__Directions__:
1: In the passage on choosing a tour operator in Peru, what certificate does the Peru government issue to the best tour operators and travel agencies?
2: Decide whether each statement agrees with the passage on choosing a tour operator in Peru: (a) The top travel agencies always rank highly on all three criteria. (b) Every street hawker around Machu Picchu is running a scam. (c) iPeru is a privately funded website.
3: Write a continuation of the passage on choosing a tour operator in Peru, picking up after its last sentence.

As a tourist you are always a target for scammers, knowing that you’re less likely to report the crime and even less likely to stick around for any potential prosecution.
As such, there are three main considerations to take into account at the moment of choosing your operator.
One; the guarantees that the operator provides, two; the quality of the service, and three; the fulfiment of what is agreed upon.
The top travel agencies will always rank highly for all three criteria.
A lot of the steps are common sense.
Before handing over your cash, check that the tour operator has a website and, ideally, offices that they can’t pick up and run away with, should things go south.
Try to go with recommendations from other tourists you meet who can vouch for the operator.
And if you do decide to go with a guy in the street, ask him to take you to his offices, meet his colleagues, get his business card, and so forth.
Because not all of the street hawkers will necessarily be hawking scams in Machu Picchu.
The Peru government issues the SABP certificate to the best tour operators and travel agencies who meet the highest standards of practice and fidelity.
Look for this logo when choosing your operator.
You can also look them up on Tripadvisor, and other similar review-system websites.
And finally, there is the very useful website iPeru, which is a government-funded initiative dedicated to fair and impartial tourist information and assistance.
This website, designed to combat illegal tour operators and scams in Machu Picchu, allows you look up useful information on the various tourist attractions and tours available in Peru.

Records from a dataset

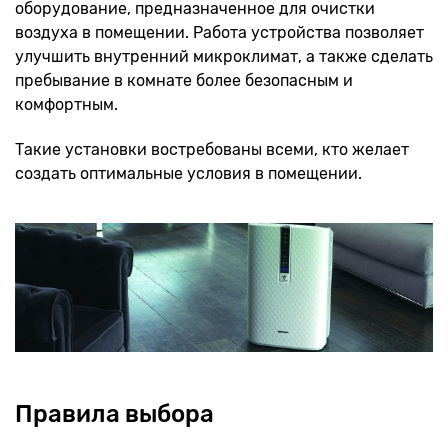
оборудование, предназначенное для очистки
воздуха в помещении. Работа устройства позволяет
улучшить внутренний микроклимат, а также сделать
пребывание в комнате более безопасным и
комфортным.
Такие установки востребованы всеми, кто желает
создать оптимальные условия в помещении.
Правила выбора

__Answer set__:
1: The SABP certificate.

2:
(a) Yes: "The top travel agencies will always rank highly for all three criteria."
(b) No: "not all of the street hawkers will necessarily be hawking scams in Machu Picchu."
(c) No: "which is a government-funded initiative dedicated to fair and impartial tourist information and assistance."

3:
It also provides advice and counselling for those tourists who have become victims of the shady practices of illegal tour operators.
It will show if a particular tour operator has a record of complaints.
Combatting scams in Machu Picchu and Peru
It may seem that illegal tour operators are a ceaseless torrent against which the government is being swamped.
And that’s because it kind of is.
The number of illegal operators has only reduced between 3-5 per cent in the past five years.
As soon as one shuts down, it seems another springs up to take its place.
The government is now putting its efforts into convincing illegal operators of the ease and value in ‘going legit’, as opposed to being prosecuted.
The problem is that – with so much competition and such slight profit margins – the extra costs associated with legal compliance is often the straw that drowns the whale.
That is not to say that prosecutions are not taking place either.
The worst offenders receive fines and other penalties.
But the reality seems to be that it is up to the tourist to be discerning in their selection of tour operators in order to avoid the eponymous scams in Machu Picchu.
Therefore, taking the time to check their reputation, their credentials and the quality of their service is highly advisable.